Ok, I finally figured out, for some reason, MPIO is the reason the whole thing flaky for me, after I switched to LACP teaming, everything is solved!

Mon Sep 19, 2011 9:14 pm

Well... Of course it's up to you but from what I understand you've found a workaround rather then solution to your issue.

sunyucong wrote:Ok, I finally figured out, for some reason, MPIO is the reason the whole thing flaky for me, after I switched to LACP teaming, everything is solved!

sunyucong · Tue Sep 20, 2011 5:15 am

Teaming does work somewhat well enough, I would really want to understand why MPIO fails for me.

A interesting observation I made on the server, TCP SegmentRetrans is very very high when using MPIO mode, after observe that I think the problem is in network layer, I switched to teaming and Retrans is lowered to very minimum, no wonder the latency has decreased to 10~30ms.

And then, I once again create two port on esxi side, and doing multipather there, so each esxi is having two identical path to 1 4port bounded team on the server side, and it works fine as well.

So, my conclusion is: The problem is on starwind side, which don't handle simultaneous connection to multiple ip well.

Tue Sep 20, 2011 10:14 am

If it would be always true we would not have proper scaling coefficients with other configurations. So I'm not so sure... But we're working on a new async kernel in any case.

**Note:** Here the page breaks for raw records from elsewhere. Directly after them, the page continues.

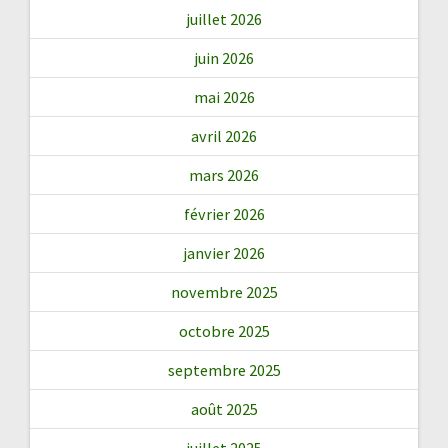
juillet 2026
juin 2026
mai 2026
avril 2026
mars 2026
février 2026
janvier 2026
novembre 2025
octobre 2025
septembre 2025
août 2025
juillet 2025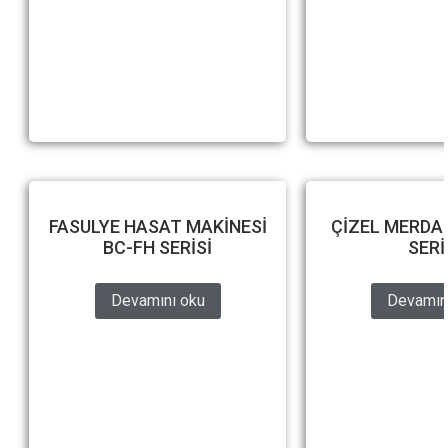
FASULYE HASAT MAKİNESİ
ÇİZEL MERDA
BC-FH SERİSİ
SERİ
Devamını oku
Devamın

sunyucong wrote:Teaming does work somewhat well enough, I would really want to understand why MPIO fails for me.

A interesting observation I made on the server, TCP SegmentRetrans is very very high when using MPIO mode, after observe that I think the problem is in network layer, I switched to teaming and Retrans is lowered to very minimum, no wonder the latency has decreased to 10~30ms.

And then, I once again create two port on esxi side, and doing multipather there, so each esxi is having two identical path to 1 4port bounded team on the server side, and it works fine as well.

So, my conclusion is: The problem is on starwind side, which don't handle simultaneous connection to multiple ip well.

Tue Sep 27, 2011 7:55 am

hi sunyucong,
Could you please tell me what load balancy policy was used for your image device(Round Robin, Fixed or Most Resently Used)?

Wed Sep 28, 2011 10:27 am

Also we`d like to ask you to provide us with detailed step-by-step description of what actions were performed before you faced that issue. Thanks!